If you work in an office, know that for some team members, your presence with the team matters. Not exactly how long you spend with them, but the genuine attention you dedicate to them, as a team and as individual collaborators. The same principle applies to remote squads. These team members who highly value contact with their leaders feel especially safe and valued when they feel they share common goals and move towards the same direction, solve doubts and make sure they are making things right. For them, your time is your treasure and if you are sharing it, they feel special.
At the same time, they enjoy the opportunity to manage and organize their own work to ensure they can have quality time to work for the company, are highly focused, and get free quality time off for their personal lives. That is possible when you offer the GitScrum project management tool with Kanban Boards for remote work and build an autonomous, yet responsive team.
4. Cultivate the Habit of Sincere Praise – “Words of Affirmation”
We know it’s a pretty common habit of many team leaders to use verbal encouragement, even remotely. For determined people, it ends up being the most impacting incentive. If they don’t hear that a project was excellent, they don’t feel valued, even if they win another kind of reward. That’s the easiest part. These team members are also the most sensitive for verbal feedback, so they might sometimes misunderstand adjustments with criticism. That is something team managers need a little more patience to deal with – try to be as polite as possible when providing tasks feedback and requesting changes. It’s no problem to request limitless task reviews. Just try to eliminate or avoid words that are excessively negative. For example, it’s better to say that something is “not satisfactory yet”, or “still far from what we need”, than say a job sample is “awful” or “horrible”, unless you are sure your team is used to accepting this language, even jokingly.
Build efficient team communication using GitScrum interactive features – task comments, @mentions, discussions, and assignments.
5. Keep Human Relations and Communication – “Fellowship & Care”
As remote work keeps teams from being close, physical proximity was substituted by eye contact on eventual video calls. Informal hugs and “pats on the back” now need to be replaced by words, images and other kindness demonstrations. The fact is that some people need more kinesthetics and emotional experiences/approaches than others. For a couple of workers, if you asked how their family is doing, or if their health is ok, that is the most important demonstration of care they can receive. These people usually appreciate emotional languages and images.

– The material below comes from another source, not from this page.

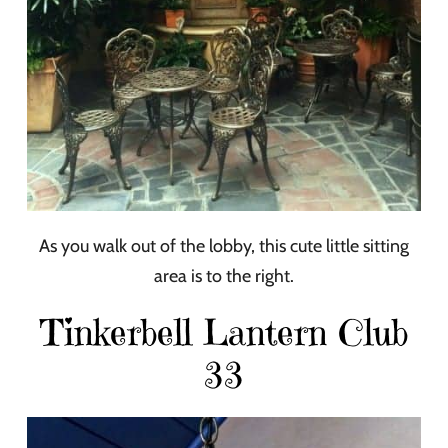
As you walk out of the lobby, this cute little sitting
area is to the right.
Tinkerbell Lantern Club
33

By communicating and writing tasks and encouragement to this kind of people, you can use the GitScrum Board’s task cards’ boxes to include motivational quotes, images, rich formatted text, inspiring videos and emojified text, to add an emotional feeling to the platform. Use symbols that reinforce fellowship, energy and recognition.
Of course, people are not robots we could prescribe a formula for all leaders to apply. What is interesting about these principles is that they are quite simple to apply and test, cost you exclusively a little time, and have the potential to transform the way people feel about your company, you as an employer and about themselves. Encouragement is not only about making people consciously satisfied with their jobs, but balancing their self-confidence can make them work happier. As a consequence, they tend to dedicate more, be productive and deliver more results, even if they don’t even know how to explain why they feel like doing so.
Motivation is also an aspect that can contribute to your team members’ mental health, and your corporate climate as a whole. For all those reasons, investigating its mechanisms is worth and essential for all businesses to succeed in the long term.